I turn toward our feathered onlookers, glad to see I already have their focus.

“You answer to me now,” I tell them. “And your task is to watch her.”

I stretch out my hand, and a brave sparrow flits to my finger.

He nuzzles his beak against my thumb as I stroke the bold stripes along his head and tell him to report to me twice a day. I can feel his loyalty swell with my touch, and I know he’ll keep a steady eye.

I order the rest of the birds to be his backup.

The wind will tell me if they fail.

“If you prove you can’t be trusted, I’ll let Aston find another solution,” I warn my mother. “And if he can’t find one, I’ll send you to Os, and we both know his answer.”

“Well,” my mother says, smoothing the fabric of her silky blue gown as I send my new sparrow friend back to his oak branch. “I see you have it all figured out.”

She’s trying so hard to be the elegant creature she’s always been. But she’s too frail and scarred to pull it off.

Too weak and wounded to ever intimidate me again.
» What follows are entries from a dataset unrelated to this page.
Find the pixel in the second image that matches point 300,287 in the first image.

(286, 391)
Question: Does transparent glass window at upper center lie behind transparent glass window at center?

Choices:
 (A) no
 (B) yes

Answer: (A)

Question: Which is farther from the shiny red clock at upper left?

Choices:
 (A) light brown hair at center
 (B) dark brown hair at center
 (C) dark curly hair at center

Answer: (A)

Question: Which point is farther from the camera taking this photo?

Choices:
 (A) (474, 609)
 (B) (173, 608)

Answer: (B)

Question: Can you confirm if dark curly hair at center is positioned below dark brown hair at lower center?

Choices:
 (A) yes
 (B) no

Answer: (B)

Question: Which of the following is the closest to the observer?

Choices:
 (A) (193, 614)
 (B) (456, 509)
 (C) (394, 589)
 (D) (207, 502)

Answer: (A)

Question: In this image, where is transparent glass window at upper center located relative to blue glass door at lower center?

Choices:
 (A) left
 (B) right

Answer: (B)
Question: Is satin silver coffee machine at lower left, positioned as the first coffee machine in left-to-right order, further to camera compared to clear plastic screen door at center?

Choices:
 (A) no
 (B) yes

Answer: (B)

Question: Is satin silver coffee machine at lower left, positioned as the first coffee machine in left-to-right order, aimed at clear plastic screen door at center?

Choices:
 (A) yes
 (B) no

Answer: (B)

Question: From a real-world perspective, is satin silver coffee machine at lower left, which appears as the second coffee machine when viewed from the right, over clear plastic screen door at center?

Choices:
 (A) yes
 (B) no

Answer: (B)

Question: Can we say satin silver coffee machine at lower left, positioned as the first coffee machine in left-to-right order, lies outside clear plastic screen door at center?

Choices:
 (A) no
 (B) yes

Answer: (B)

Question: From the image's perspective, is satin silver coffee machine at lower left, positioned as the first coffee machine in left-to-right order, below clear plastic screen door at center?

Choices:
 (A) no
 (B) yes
My mother sighs. “Why does it always have to be like this? Can’t we . . .” She shakes her head, scattering whatever else she’d been planning to say. “Why don’t you come inside? I can help you clean your wounds.”

“I should get going.”

I promised Vane I’d be waiting for him—and after all the waiting he’s done for me, that’s one promise I intend to keep.

His bond tightens its hold on my heart, the crushing pain proof that he’s still breathing.

Still fighting.

Please let him win.

My eyes will be glued to the sky. Listening. Hoping.

“We can’t leave things like this, Audra,” my mother says. “Just come inside for a few minutes.”

“Why are you so insistent on that?”

She stares at the singing chimes, and her hand darts to her wrist. “Maybe . . . I’m not ready to be alone,” she whispers.

I watch her fingers twitching across her bare skin, itching to polish the gold cuff that should be there. And I have to ask. “What happened to your link?”

“Os took it. Before he sent me to the Maelstrom. He said I dishonored my bond with my choices.”

“You did.”

“I know.” The wind seems to shift, and she turns her face to the breeze, her expression peaceful even as her fingers gouge red trails across her skin. “I’ve lived with my mistakes every day for ten years. Sometimes I’m not sure how I’ll bear it any longer.”

“That’s your fault.”

“It is. But you could fix it.”

“If you’re asking me to forgive you—”

“I’m not asking anything. I’m simply telling you what your father told me. When Vane pulled me out of the Maelstrom, I was mostly gone—and I had no plans to fight my way back. But your father’s songs found me and called me toward him. He filled my heart with new lyrics. Reminded me that while he gave you his gift, he gave me you. And he said I could live without him—but never without you.”

I close my eyes, hating that I have to hear the message in her voice instead of his.

“Is that why . . . ?” I whisper.

“Yes. It’s why I helped Vane rescue you. I had to see if your father was right.”

The next logical question burns on my tongue, begging me to ask it.

But I can’t.

I don’t want to care about her answer.

So I turn to the wind, searching once again for my father’s Easterly.